─── DATA PROVIDED ───

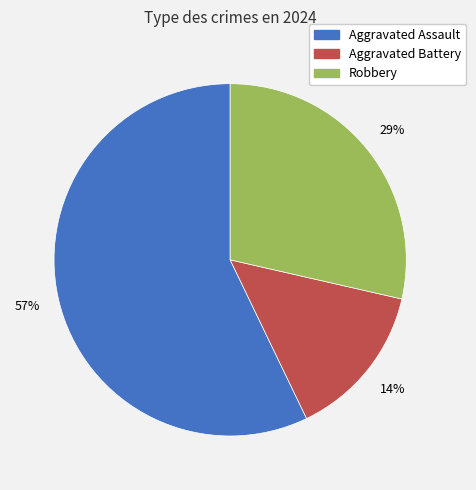

Combined, do Aggravated Assault and Aggravated Battery account for over 50%?

Yes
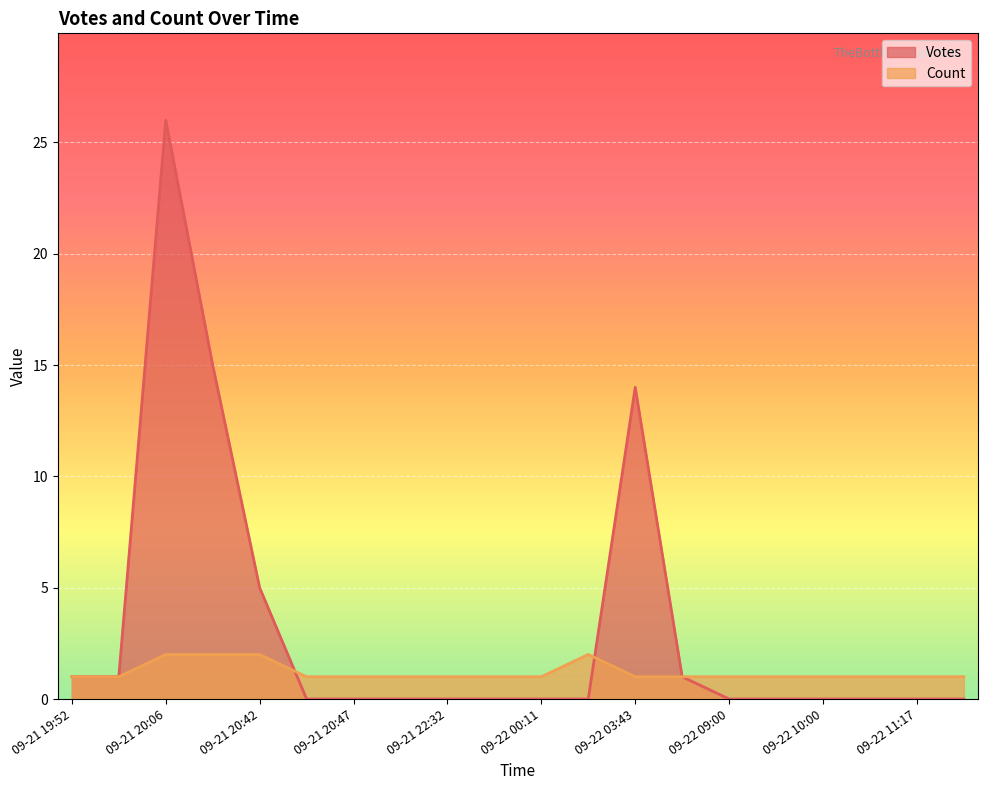

True or false: Count and Votes cross at least once.

True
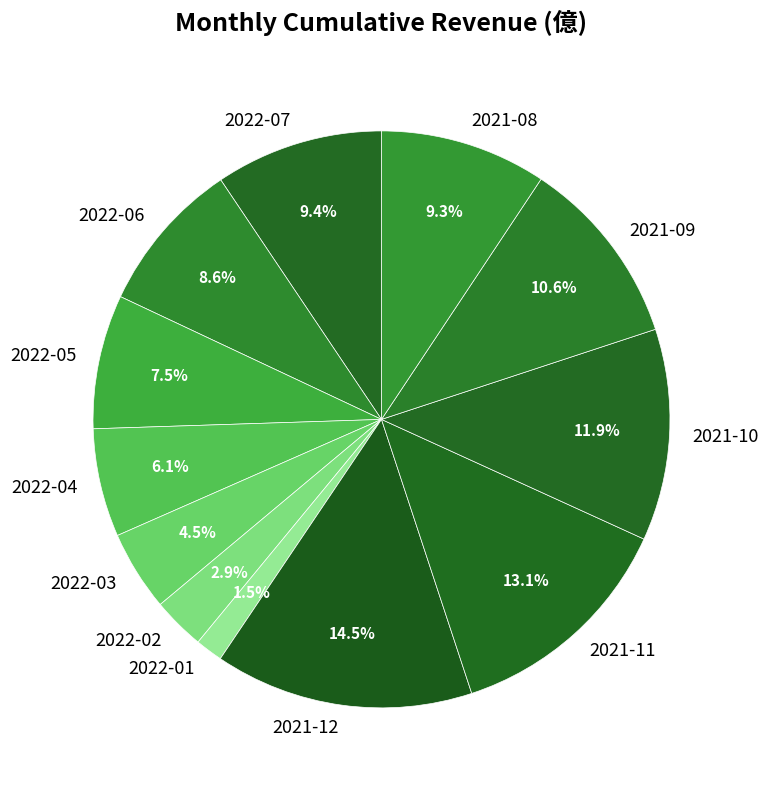

Between 2021-10 and 2022-04, which is larger?

2021-10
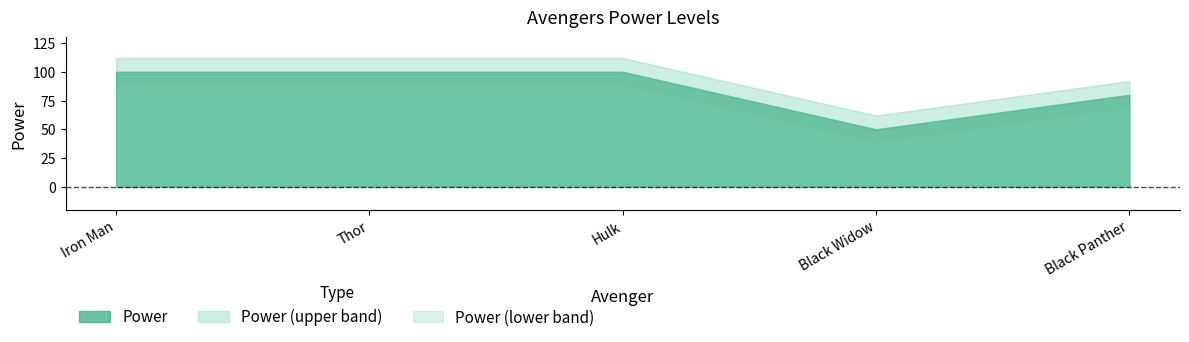

Rank the categories by value from lowest to highest.

Black Widow, Black Panther, Iron Man, Thor, Hulk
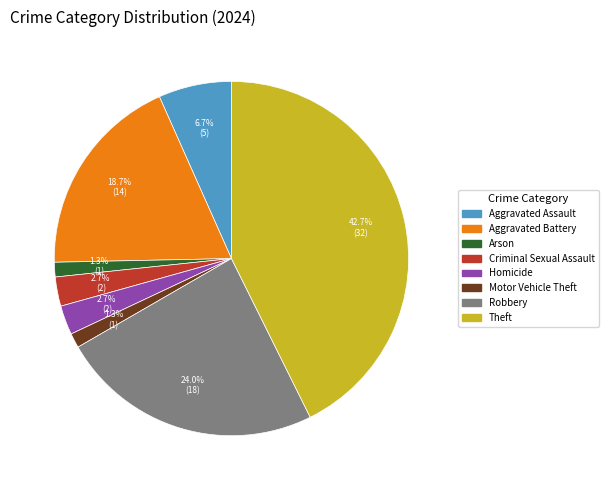

Combined, do Aggravated Battery and Aggravated Assault account for over 50%?

No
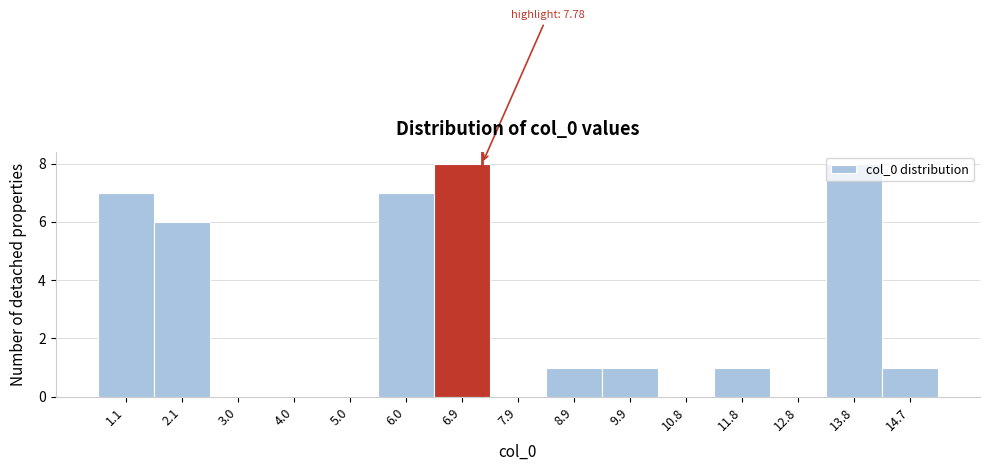

Where is the data nearest to the value 4?

2.1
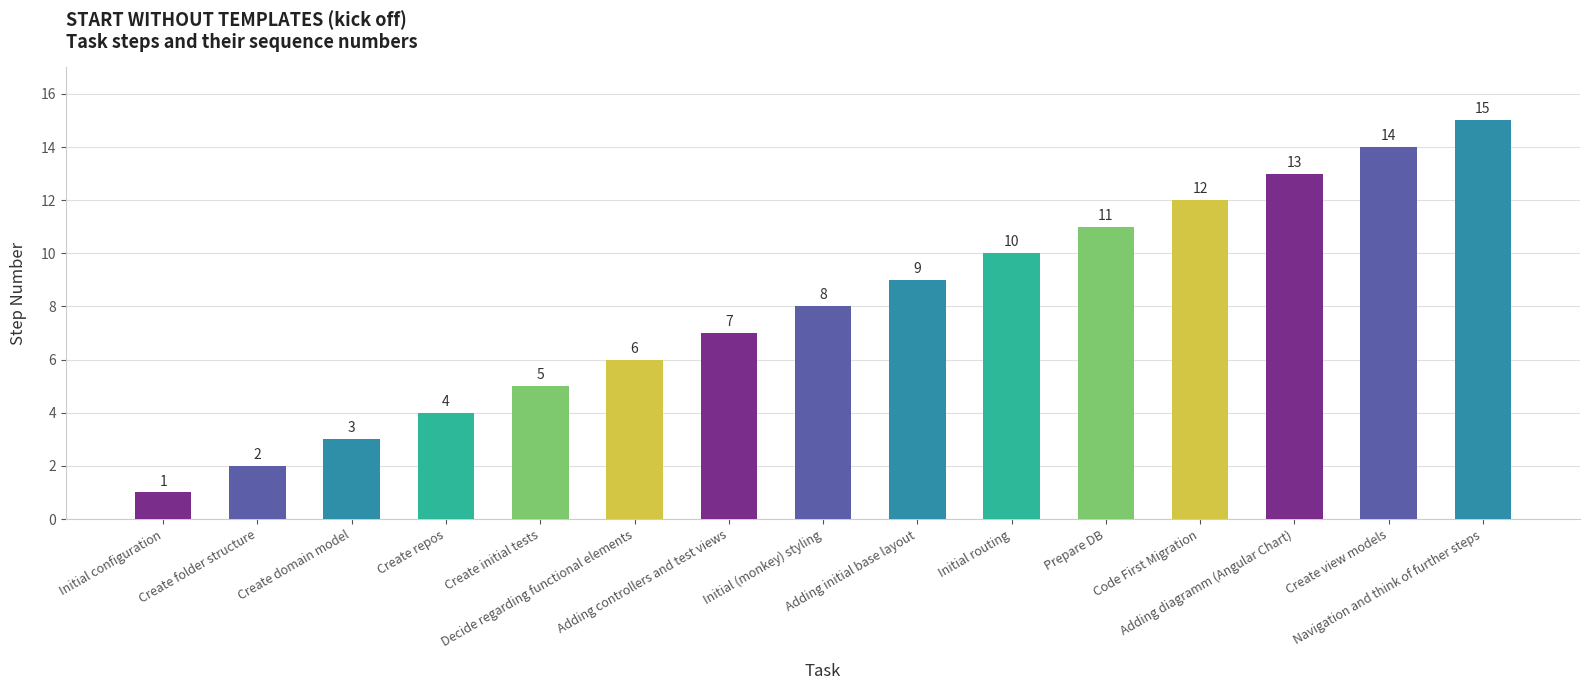

What is the maximum value shown in the chart?

15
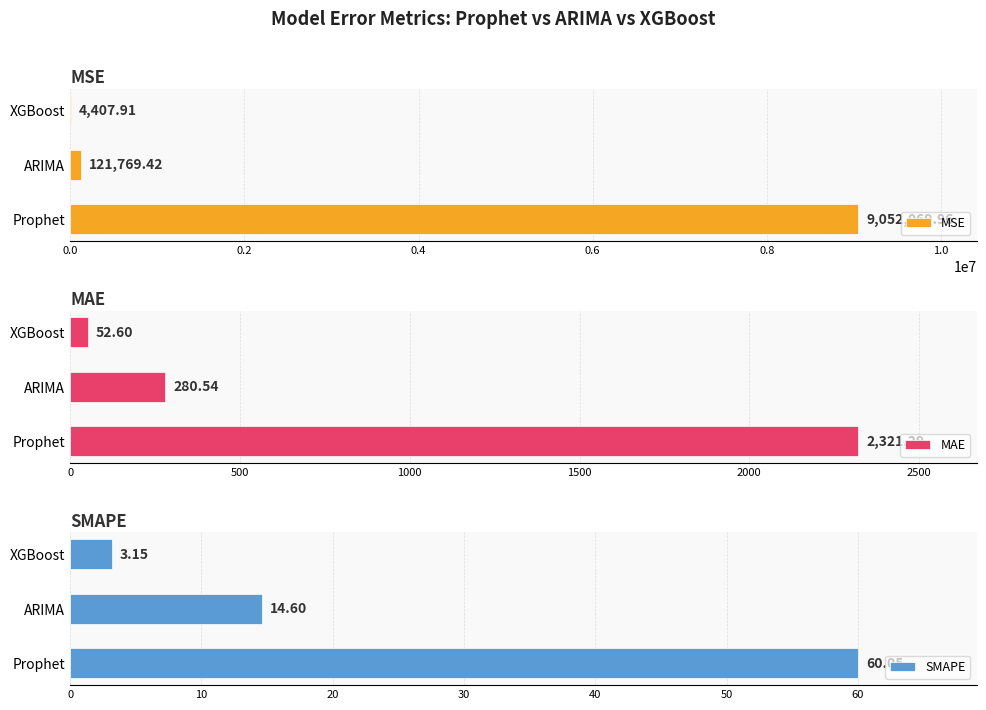

Which series has the largest range (max minus min)?

MSE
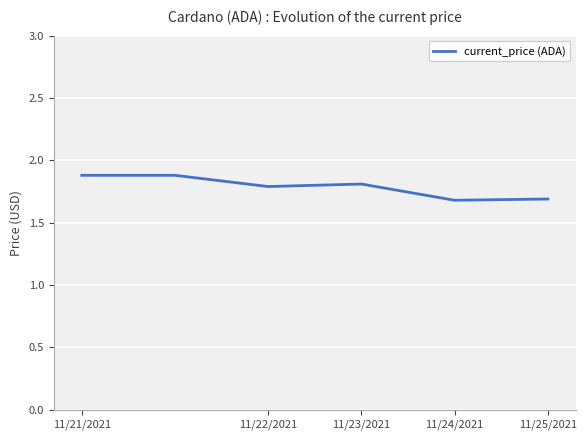

What is the greatest value displayed?

1.9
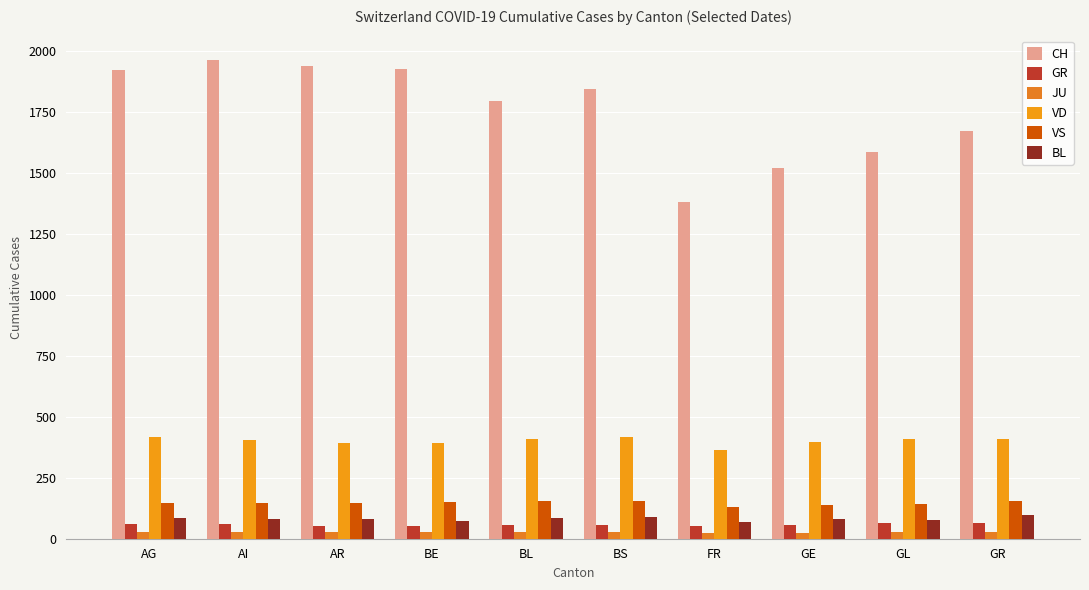

Which series has the largest range (max minus min)?

CH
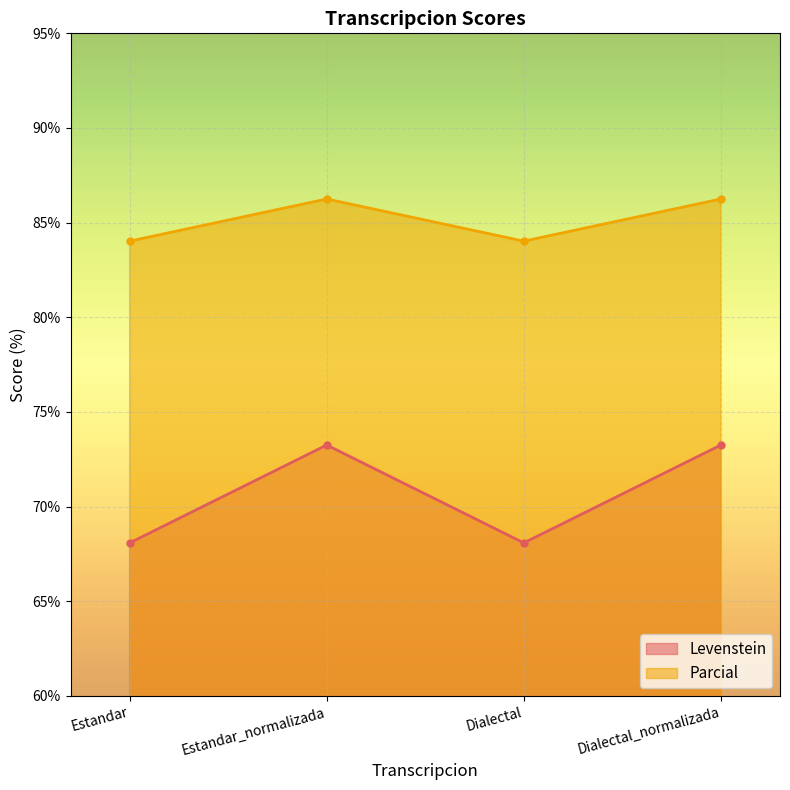

Where does the Levenstein series first go above 73?

Estandar_normalizada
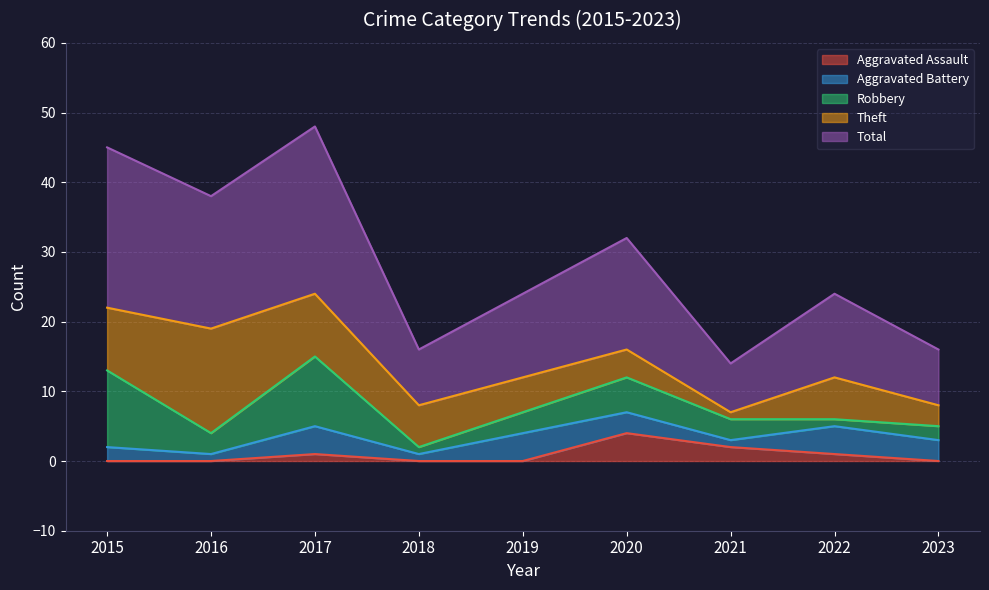

Reading right to left, list all the values displayed in this chart.

Aggravated Assault: 2023=0	2022=1	2021=2	2020=4	2019=0	2018=0	2017=1	2016=0	2015=0
Aggravated Battery: 2023=3	2022=4	2021=1	2020=3	2019=4	2018=1	2017=4	2016=1	2015=2
Robbery: 2023=2	2022=1	2021=3	2020=5	2019=3	2018=1	2017=10	2016=3	2015=11
Theft: 2023=3	2022=6	2021=1	2020=4	2019=5	2018=6	2017=9	2016=15	2015=9
Total: 2023=8	2022=12	2021=7	2020=16	2019=12	2018=8	2017=24	2016=19	2015=23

───

Can you give every line of the items above as a Markdown table with the columns "Row" and "Line," numbering each row and skipping blank lines? Leave the pictures out.

| Row | Line |
|---|---|
| 1 | Combined, do Aggravated Assault and Aggravated Battery account for over 50%? |
| 2 | Yes |
| 3 | True or false: Count and Votes cross at least once. |
| 4 | True |
| 5 | Between 2021-10 and 2022-04, which is larger? |
| 6 | 2021-10 |
| 7 | Rank the categories by value from lowest to highest. |
| 8 | Black Widow, Black Panther, Iron Man, Thor, Hulk |
| 9 | Combined, do Aggravated Battery and Aggravated Assault account for over 50%? |
| 10 | No |
| 11 | Where is the data nearest to the value 4? |
| 12 | 2.1 |
| 13 | What is the maximum value shown in the chart? |
| 14 | 15 |
| 15 | Which series has the largest range (max minus min)? |
| 16 | MSE |
| 17 | What is the greatest value displayed? |
| 18 | 1.9 |
| 19 | Which series has the largest range (max minus min)? |
| 20 | CH |
| 21 | Where does the Levenstein series first go above 73? |
| 22 | Estandar_normalizada |
| 23 | Reading right to left, list all the values displayed in this chart. |
| 24 | Aggravated Assault: 2023=0	2022=1	2021=2	2020=4	2019=0	2018=0	2017=1	2016=0	2015=0 |
| 25 | Aggravated Battery: 2023=3	2022=4	2021=1	2020=3	2019=4	2018=1	2017=4	2016=1	2015=2 |
| 26 | Robbery: 2023=2	2022=1	2021=3	2020=5	2019=3	2018=1	2017=10	2016=3	2015=11 |
| 27 | Theft: 2023=3	2022=6	2021=1	2020=4	2019=5	2018=6	2017=9	2016=15	2015=9 |
| 28 | Total: 2023=8	2022=12	2021=7	2020=16	2019=12	2018=8	2017=24	2016=19	2015=23 |